The Trypanosoma cruzi membrane glycoprotein AGC10 inhibits human lymphocyte activation by a mechanism preceding translation of both, interleukin-2 and its high-affinity receptor subunits.

Abstract

Like living Trypanosoma cruzi, its AGC10 membrane glycoprotein inhibits interleukin-2 (IL-2) secretion and membrane expression of CD25, CD122, and CD132 (the components of the high-affinity IL-2 receptor) by activated human lymphocytes. Since these molecules are required for effective lymphocyte division, we explored the molecular mechanism underlying these alterations. In the presence of AGC10 the cytoplasmic levels of IL-2 protein of CD4(+) and CD8(+) blood lymphocytes stimulated with phorbol myristate acetate (PMA) plus ionomycin were markedly reduced. AGC10 also decreased the intracellular levels of CD25, CD122, and CD132 in CD4(+) and CD8(+) cells stimulated with the T-cell mitogen phytohemagglutinin (PHA). These results indicated that the AGC10-induced alterations preceded IL-2 secretion and transport of IL-2 receptor components to the cell membrane. Supporting this view were the substantially diminished levels of IL-2, CD25, CD122, and CD132 mRNA found in AGC10-containing cultures of PHA-activated lymphocytes. These decreases were not due to increased mRNA instability.
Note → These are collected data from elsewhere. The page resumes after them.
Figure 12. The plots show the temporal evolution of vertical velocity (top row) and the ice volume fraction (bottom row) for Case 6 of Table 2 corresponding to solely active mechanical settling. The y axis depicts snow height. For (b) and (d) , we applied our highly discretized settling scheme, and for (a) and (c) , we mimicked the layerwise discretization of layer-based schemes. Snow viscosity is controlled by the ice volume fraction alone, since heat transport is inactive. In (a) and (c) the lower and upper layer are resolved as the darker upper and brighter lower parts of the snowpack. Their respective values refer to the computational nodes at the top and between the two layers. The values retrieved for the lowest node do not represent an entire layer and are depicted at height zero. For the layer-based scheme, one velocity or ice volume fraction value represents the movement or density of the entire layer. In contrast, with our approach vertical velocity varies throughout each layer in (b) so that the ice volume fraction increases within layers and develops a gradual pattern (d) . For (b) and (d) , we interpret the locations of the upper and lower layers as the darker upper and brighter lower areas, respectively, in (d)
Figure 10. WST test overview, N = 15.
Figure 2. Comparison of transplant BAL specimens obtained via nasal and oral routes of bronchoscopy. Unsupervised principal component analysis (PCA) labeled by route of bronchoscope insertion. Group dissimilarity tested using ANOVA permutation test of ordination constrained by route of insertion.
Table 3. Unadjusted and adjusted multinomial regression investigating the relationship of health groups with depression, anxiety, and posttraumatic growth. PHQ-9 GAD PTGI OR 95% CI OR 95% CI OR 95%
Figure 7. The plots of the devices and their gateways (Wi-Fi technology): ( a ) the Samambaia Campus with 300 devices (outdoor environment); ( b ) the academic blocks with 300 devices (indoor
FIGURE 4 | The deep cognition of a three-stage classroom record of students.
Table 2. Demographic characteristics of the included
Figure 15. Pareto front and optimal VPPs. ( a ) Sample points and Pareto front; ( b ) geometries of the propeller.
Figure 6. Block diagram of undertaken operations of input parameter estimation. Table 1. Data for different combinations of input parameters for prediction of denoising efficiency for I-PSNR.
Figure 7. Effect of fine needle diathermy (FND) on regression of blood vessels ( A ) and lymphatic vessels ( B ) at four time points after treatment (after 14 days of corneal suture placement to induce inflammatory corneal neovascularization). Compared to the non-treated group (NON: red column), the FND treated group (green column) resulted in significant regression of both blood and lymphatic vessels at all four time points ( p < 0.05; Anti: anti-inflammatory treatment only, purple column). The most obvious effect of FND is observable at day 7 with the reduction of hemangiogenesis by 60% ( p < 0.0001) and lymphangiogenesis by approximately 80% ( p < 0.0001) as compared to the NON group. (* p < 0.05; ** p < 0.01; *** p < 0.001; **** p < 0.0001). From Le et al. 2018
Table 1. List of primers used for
Thus, the rates of decay for each of these mRNA species were comparable in the presence or absence of AGC10, suggesting a mechanism involving transcription inhibition. AGC10 targeted an early lymphocyte activation event since inhibition of lymphoproliferation subsided when AGC10 was added to cultures at or after 20 h post-activation. AGC10 also caused large reductions in the mRNA levels of cyclin D2 and cdk4, both critical for progression through G1. These results show for the first time that AGC10-induced inhibition of lymphoproliferation entails curtailed biosynthesis of IL-2 and, IL-2 receptor molecules, and suggest that the effect involves inhibition of gene transcription.